We further extended our analysis by including uncertainty avoidance as a moderating variable. Our findings from this analysis show that national culture as measured by the uncertainty avoidance index has a significant moderating effect on the relationship between investors’ attention and stock market returns. These findings suggest that national culture is an important factor for determining the stock market and investors’ attention relationship.

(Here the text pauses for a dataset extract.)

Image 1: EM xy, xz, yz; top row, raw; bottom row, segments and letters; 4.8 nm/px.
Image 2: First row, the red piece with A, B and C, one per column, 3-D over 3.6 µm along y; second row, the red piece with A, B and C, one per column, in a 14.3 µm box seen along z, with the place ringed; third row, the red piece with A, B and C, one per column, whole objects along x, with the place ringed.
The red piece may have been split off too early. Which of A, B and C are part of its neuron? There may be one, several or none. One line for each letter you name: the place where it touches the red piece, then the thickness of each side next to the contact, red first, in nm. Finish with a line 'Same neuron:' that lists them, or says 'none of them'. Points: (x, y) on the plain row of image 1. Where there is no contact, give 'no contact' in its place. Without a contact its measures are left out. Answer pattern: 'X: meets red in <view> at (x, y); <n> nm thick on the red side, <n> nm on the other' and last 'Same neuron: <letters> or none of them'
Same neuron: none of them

Overall, our findings have important implications for attention theory by showing that investors’ enhanced attention to an adverse shock, even one that originates in the health sector, leads to negative returns in financial markets. Our analysis suggests enhanced attention would not always lead to positive returns especially if attention increases during the crisis. Further, the influence of cultural values of individuals cannot be neglected even though investors try to base their decisions on more sophisticated information collection by paying higher attention.
One limitation of this study is that our proxy of GSV just considers the term “coronavirus” while several other terms, such as COVID-19, have also been widely used during the pandemic. Future research may construct a more comprehensive proxy of investors’ attention.